Vaping: A Fresher Breath of Air
One of the most prominent studies in recent times has come out of London, England. There, the Royal College of Physicians, one of the oldest and most distinguished medical organizations in the world, researched e-cigarettes to find out if they pose any risks to human health. What they found was few, if any, and they wholeheartedly backed smokers to head over to a vape shop and use vaping as a way to get off harmful cigarettes.
It concluded that “e-cigarettes are likely to be beneficial to UK public health. Smokers can therefore be reassured and encouraged to use them, and the public can be reassured that e-cigarettes are much safer than smoking.” And the physicians said vaping should be “widely promoted as a substitute for smoking.”
Meanwhile, a group of UK health bodies and charities is calling for e-cigarettes to be given to people with mental health problems to help them stop smoking, as they are more than twice as likely to smoke compared to the general population. In psychiatric hospitals, it can be as high as 70%.

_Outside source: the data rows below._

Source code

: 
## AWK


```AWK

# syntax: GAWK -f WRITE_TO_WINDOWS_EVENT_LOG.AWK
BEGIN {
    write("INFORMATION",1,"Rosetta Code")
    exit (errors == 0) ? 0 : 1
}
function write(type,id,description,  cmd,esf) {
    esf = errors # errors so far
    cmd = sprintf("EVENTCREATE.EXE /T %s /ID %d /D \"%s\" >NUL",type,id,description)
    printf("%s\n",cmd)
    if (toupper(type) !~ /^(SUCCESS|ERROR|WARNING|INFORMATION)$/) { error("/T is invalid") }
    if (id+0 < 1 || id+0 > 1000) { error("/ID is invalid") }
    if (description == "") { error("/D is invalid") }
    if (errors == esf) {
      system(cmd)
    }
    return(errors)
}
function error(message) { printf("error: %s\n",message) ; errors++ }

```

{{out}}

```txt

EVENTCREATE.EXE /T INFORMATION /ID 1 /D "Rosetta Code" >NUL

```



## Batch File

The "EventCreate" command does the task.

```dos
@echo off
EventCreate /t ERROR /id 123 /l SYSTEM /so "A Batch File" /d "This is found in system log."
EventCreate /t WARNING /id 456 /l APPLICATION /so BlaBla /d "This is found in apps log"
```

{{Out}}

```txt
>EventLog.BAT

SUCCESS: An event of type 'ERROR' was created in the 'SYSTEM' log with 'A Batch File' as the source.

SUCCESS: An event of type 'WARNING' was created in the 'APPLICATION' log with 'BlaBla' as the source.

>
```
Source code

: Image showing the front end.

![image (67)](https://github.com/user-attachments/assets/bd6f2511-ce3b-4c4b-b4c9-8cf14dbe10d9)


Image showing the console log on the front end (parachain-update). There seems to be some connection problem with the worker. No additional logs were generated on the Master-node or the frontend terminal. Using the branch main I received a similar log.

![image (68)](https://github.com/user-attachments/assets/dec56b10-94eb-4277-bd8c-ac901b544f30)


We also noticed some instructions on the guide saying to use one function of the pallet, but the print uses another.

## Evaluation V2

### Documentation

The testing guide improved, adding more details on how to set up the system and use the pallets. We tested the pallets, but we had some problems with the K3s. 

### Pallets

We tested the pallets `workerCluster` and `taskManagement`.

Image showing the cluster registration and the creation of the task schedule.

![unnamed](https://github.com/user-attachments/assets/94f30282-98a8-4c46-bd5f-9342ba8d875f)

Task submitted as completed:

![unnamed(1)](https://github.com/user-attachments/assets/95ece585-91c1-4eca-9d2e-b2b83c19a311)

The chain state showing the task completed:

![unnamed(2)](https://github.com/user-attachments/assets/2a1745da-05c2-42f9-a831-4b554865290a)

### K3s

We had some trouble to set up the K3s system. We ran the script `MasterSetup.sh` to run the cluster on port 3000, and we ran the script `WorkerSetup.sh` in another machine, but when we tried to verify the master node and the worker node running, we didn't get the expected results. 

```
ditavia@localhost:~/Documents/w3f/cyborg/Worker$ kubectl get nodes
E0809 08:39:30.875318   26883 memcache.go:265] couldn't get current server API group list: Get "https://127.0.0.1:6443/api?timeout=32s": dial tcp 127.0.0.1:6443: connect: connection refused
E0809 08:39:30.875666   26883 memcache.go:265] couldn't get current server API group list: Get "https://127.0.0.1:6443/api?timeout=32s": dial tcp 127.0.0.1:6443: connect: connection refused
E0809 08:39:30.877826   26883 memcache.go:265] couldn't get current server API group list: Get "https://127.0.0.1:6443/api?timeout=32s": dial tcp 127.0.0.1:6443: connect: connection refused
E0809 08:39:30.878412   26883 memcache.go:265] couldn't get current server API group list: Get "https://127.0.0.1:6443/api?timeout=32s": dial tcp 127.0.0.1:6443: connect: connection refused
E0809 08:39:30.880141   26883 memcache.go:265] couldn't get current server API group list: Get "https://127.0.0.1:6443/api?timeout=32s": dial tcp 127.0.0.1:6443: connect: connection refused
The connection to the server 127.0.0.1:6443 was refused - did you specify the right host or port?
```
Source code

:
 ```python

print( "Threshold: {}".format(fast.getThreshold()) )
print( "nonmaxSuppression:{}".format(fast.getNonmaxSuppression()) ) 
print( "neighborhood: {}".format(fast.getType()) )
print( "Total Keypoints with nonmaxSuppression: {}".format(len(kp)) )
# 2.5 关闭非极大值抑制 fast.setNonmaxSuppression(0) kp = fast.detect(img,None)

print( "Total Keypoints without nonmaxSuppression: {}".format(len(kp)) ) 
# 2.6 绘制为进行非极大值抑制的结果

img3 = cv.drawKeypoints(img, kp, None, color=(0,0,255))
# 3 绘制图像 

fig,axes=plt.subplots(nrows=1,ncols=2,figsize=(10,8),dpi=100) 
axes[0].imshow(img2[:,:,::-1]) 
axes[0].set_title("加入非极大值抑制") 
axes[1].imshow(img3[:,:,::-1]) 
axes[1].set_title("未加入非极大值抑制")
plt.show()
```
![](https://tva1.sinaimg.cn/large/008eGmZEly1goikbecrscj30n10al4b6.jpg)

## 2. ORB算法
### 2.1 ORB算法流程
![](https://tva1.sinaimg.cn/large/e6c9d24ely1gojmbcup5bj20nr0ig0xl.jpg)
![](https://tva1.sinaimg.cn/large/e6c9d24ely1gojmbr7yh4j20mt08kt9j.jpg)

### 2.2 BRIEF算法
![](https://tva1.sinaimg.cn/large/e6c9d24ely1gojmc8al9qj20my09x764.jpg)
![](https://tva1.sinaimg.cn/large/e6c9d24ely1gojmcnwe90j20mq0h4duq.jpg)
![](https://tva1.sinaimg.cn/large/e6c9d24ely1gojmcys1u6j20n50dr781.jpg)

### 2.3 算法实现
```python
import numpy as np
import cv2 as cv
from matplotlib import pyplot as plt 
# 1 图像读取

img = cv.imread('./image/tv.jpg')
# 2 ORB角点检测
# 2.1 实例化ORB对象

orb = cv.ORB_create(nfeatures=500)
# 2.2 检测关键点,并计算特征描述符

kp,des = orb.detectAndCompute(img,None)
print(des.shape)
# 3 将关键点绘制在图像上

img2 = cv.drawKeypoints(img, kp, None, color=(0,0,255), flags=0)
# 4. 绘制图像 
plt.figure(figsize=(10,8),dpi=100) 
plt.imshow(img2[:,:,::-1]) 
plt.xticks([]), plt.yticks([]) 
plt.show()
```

“This is a great inequality, leading to early death and years of chronic illness for many. E-cigarettes provide a new opportunity for people to move away from smoking and avoid the terrible burden of death and disease it causes,” the group said.
Now, countries around the world are going a step further than simply slapping more taxes on cigarettes. They’re aiming to get rid of them altogether. New Zealand, for instance, is among the first countries to launch a smoke-free campaign that it hopes will see the use of cigarettes reduced to almost nonexistent levels in the coming years. Vaping is among the measures being recommended as a way to achieve this highly desirable health goal.
The e-cigarette may well turn out to the smoking gun everyone was looking for.